- **TASK REQUIREMENTS**
Copy exactly the last part of the entries, starting from the line with "Macapá foi atingida" and including the final line.

(Page-level text extractions)
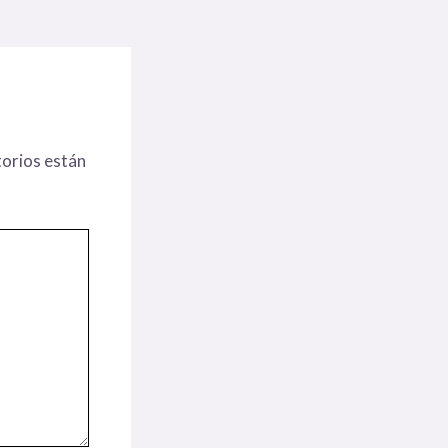
orios están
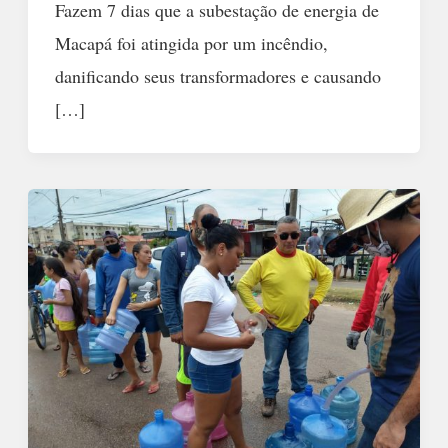
Fazem 7 dias que a subestação de energia de
Macapá foi atingida por um incêndio,
danificando seus transformadores e causando
[…]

- **SOLVED PROBLEM**
Macapá foi atingida por um incêndio,
danificando seus transformadores e causando
[…]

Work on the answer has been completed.